Pupils aged five 'poisoned' at Islamic school that 'teaches hate' 

Daily Mail 

Blowing the whistle: Colin Cook taught English for 19 years at the Islamic academy in Acton until he was accused of gross misconduct last December   

An Islamic school is poisoning the minds of pupils with lessons in hate, a former teacher claims.   

Colin Cook, 57, says textbooks used by children as young as five at the King Fahad Academy in Acton describe Jews as "repugnant" and "apes" and Christians as "pigs".   

Pupils have allegedly been heard saying they want to "kill Americans", praising 9/11 and idolising Osama bin Laden as their "hero".   There are fears that it could become a breeding ground for terrorists with Mr Cook warning: "The school could produce a dangerous harvest."   

Its sister school of the same name in Bonn has been singled out by the German intelligence services as a meeting place for activists linked to terrorism.   

Mr Cook, a Muslim convert, taught English at the school for 19 years until he was sacked in December last year.   

He claims he was fired after blowing the whistle on the school for covering up cheating by children in GCSE exams and is bringing a tribunal claim for unfair dismissal, race discrimination and victimisation.   

He also alleges that when he complained to school management about the content of the curriculum and questioned whether it complied with British laws, he was told: "This is not England. It is Saudi Arabia".   

He said that the school was "very good" until the majority of British teachers left in 2005. He said: "Since then, there has been a move towards a pro-Saudi agenda.   

"It is clearly racist and very divisive. I understand now why the pupils express anti-Western views at school. It is deeply immoral to put such ideas into the heads of young children.   

Mr Cook's solicitor Lawrence Davies said: "Faith schools are legitimate but they must not be used to propagate a racist agenda. Every faith school must be properly inspected. And those that promote the terrorist mindset must be called to account."   

Mr Cook, a father of three, was earning £35,000 a year and is seeking £100,000 in compensation.   

The school denies all his allegations and claims he was rightly dismissed for misconduct. Opened in 1985 for the offspring of Saudi diplomats in London, it is named after the former Saudi king and funded by that country's government.   
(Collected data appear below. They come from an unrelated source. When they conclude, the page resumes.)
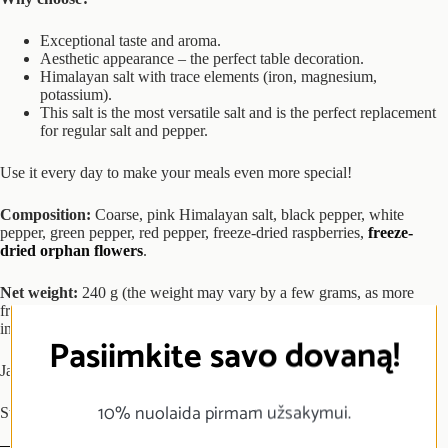
Exceptional taste and aroma.
Aesthetic appearance – the perfect table decoration.
Himalayan salt with trace elements (iron, magnesium,
potassium).
This salt is the most versatile salt and is the perfect replacement
for regular salt and pepper.
Use it every day to make your meals even more special!
Composition:
Coarse, pink Himalayan salt, black pepper, white
pepper, green pepper, red pepper, freeze-dried raspberries,
freeze-
dried orphan flowers
.
Net weight:
240 g (the weight may vary by a few grams, as more
freeze-dried products decrease the total weight, while more salt
increases the total weight).
Pasiimkite savo dovaną!
Jar 250 ml.
10% nuolaida pirmam užsakymui.
Store in a particularly dry, dark and cool place.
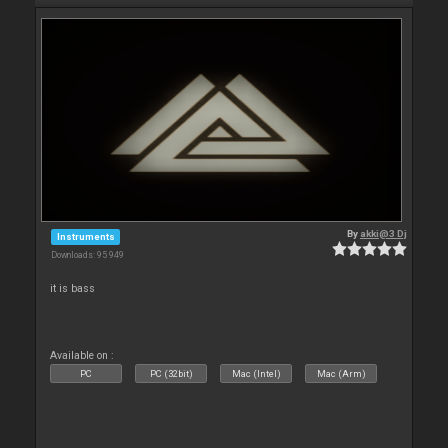
By
akki@3 Dj
Instruments
Downloads: 95 949
it is bass
Available on :
PC
PC (32bit)
Mac (Intel)
Mac (Arm)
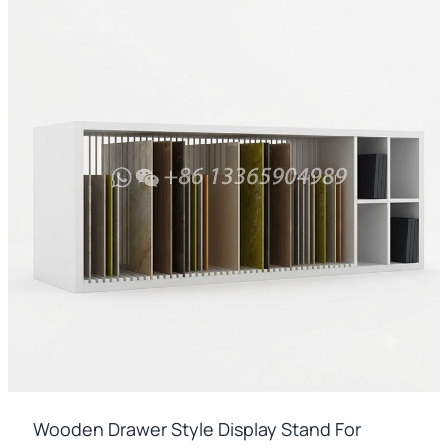
Wooden Drawer Style Display Stand For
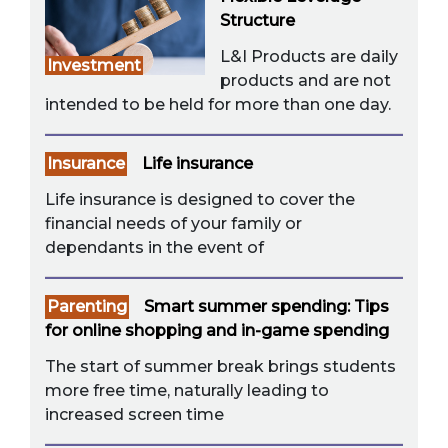
Structure
L&I Products are daily
Investment
products and are not
intended to be held for more than one day.
Insurance
Life insurance
Life insurance is designed to cover the
financial needs of your family or
dependants in the event of
Parenting
Smart summer spending: Tips
for online shopping and in-game spending
The start of summer break brings students
more free time, naturally leading to
increased screen time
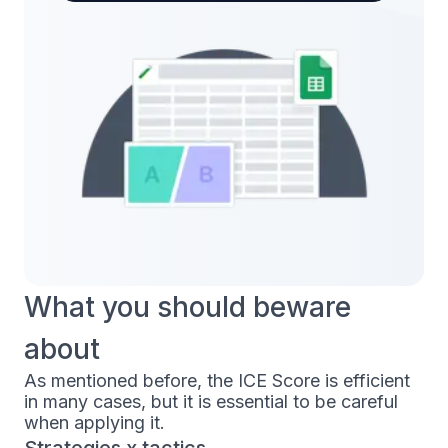
What you should beware
about
As mentioned before, the ICE Score is efficient
in many cases, but it is essential to be careful
when applying it.
Strategies x tactics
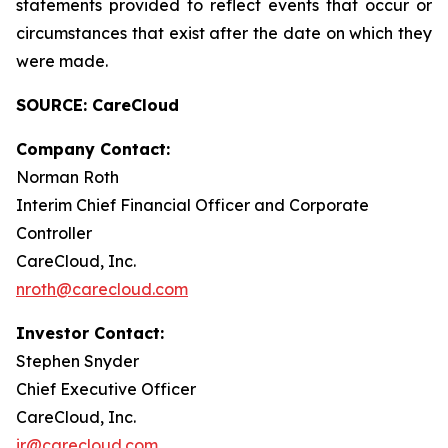
statements provided to reflect events that occur or
circumstances that exist after the date on which they
were made.
SOURCE: CareCloud
Company Contact:
Norman Roth
Interim Chief Financial Officer and Corporate
Controller
CareCloud, Inc.
nroth@carecloud.com
Investor Contact:
Stephen Snyder
Chief Executive Officer
CareCloud, Inc.
ir@carecloud.com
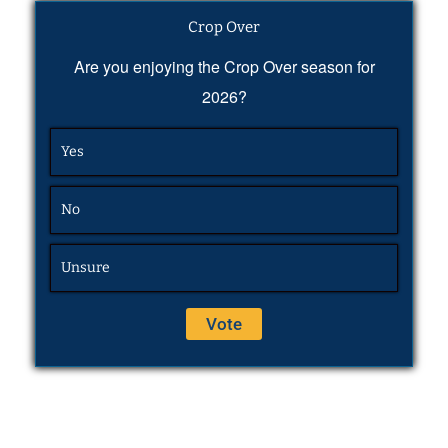
Crop Over
Are you enjoying the Crop Over season for
2026?
Yes
No
Unsure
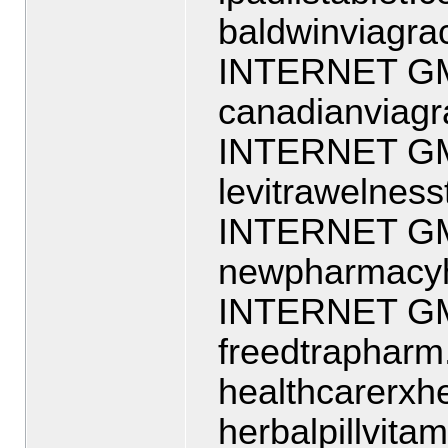
baldwinviagra
INTERNET G
canadianviag
INTERNET G
levitrawelnes
INTERNET G
newpharmacyh
INTERNET G
freedtraphar
healthcarerx
herbalpillvit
But the overwhelming majority of its 750 pupils are now the children of British Muslims. The school - which teaches pupils up to the age of 18 - devotes around half of lessons to religious education and teaches almost all classes in Arabic, with boys and girls following different curriculums.   

In the past, parents have claimed that the school is teaching British children fundamentalist Islam while giving girls an inferior education.   

Ofsted, which inspected the school in March 2006, made a series of criticisms of its performance and refused to give it full registration as an independent school.   

It warned that while the quality of teaching was good, there had been "major changes in staffing" which led to disruption, and told the school to improve the curriculum.   

In papers submitted to Watford employment tribunal, Mr Cook says that most of the school's teachers are Saudis who speak little or no English.   Mr Cook's lessons formed part of a British curriculum while a second Saudi curriculum was taught in Arabic. Mr Cooks claims that textbooks used on the Saudi curriculum, which are published by the Saudi government's ministry of education, prove that the academy "is institutionally racist".   

He said: "The textbooks apparently state that the Jews are cursed. Pupils are asked to ' mention some repugnant characteristics of Jews'."   Mr Cook said pupils are taught that religions including Christianity and Judaism are "worthless".

He said: "The teachers on the Saudi curriculum presumably either endorse this racist viewpoint or teach it without complaint."   

Mr Cook claims he was sacked after he reported pupils cheating to exams board Edexcel. He said that staff allowed pupils to refer to their own, heavily annotated course books during an English language GCSE exam.   

He said: "The Academy knows that cheating occurred. The boys who did cheat and those who probably cheated were not investigated or sanctioned.î Mr Cook was fired in December after being accused of gross misconduct.   He said: "It was unlawful to sack me for whistle-blowing in these circumstances. A Saudi national would not have been treated in this adverse manner."   

The school claims that Mr Cook was rightly dismissed for misconduct connected to the exams procedure. His tribunal is due to take place later this year.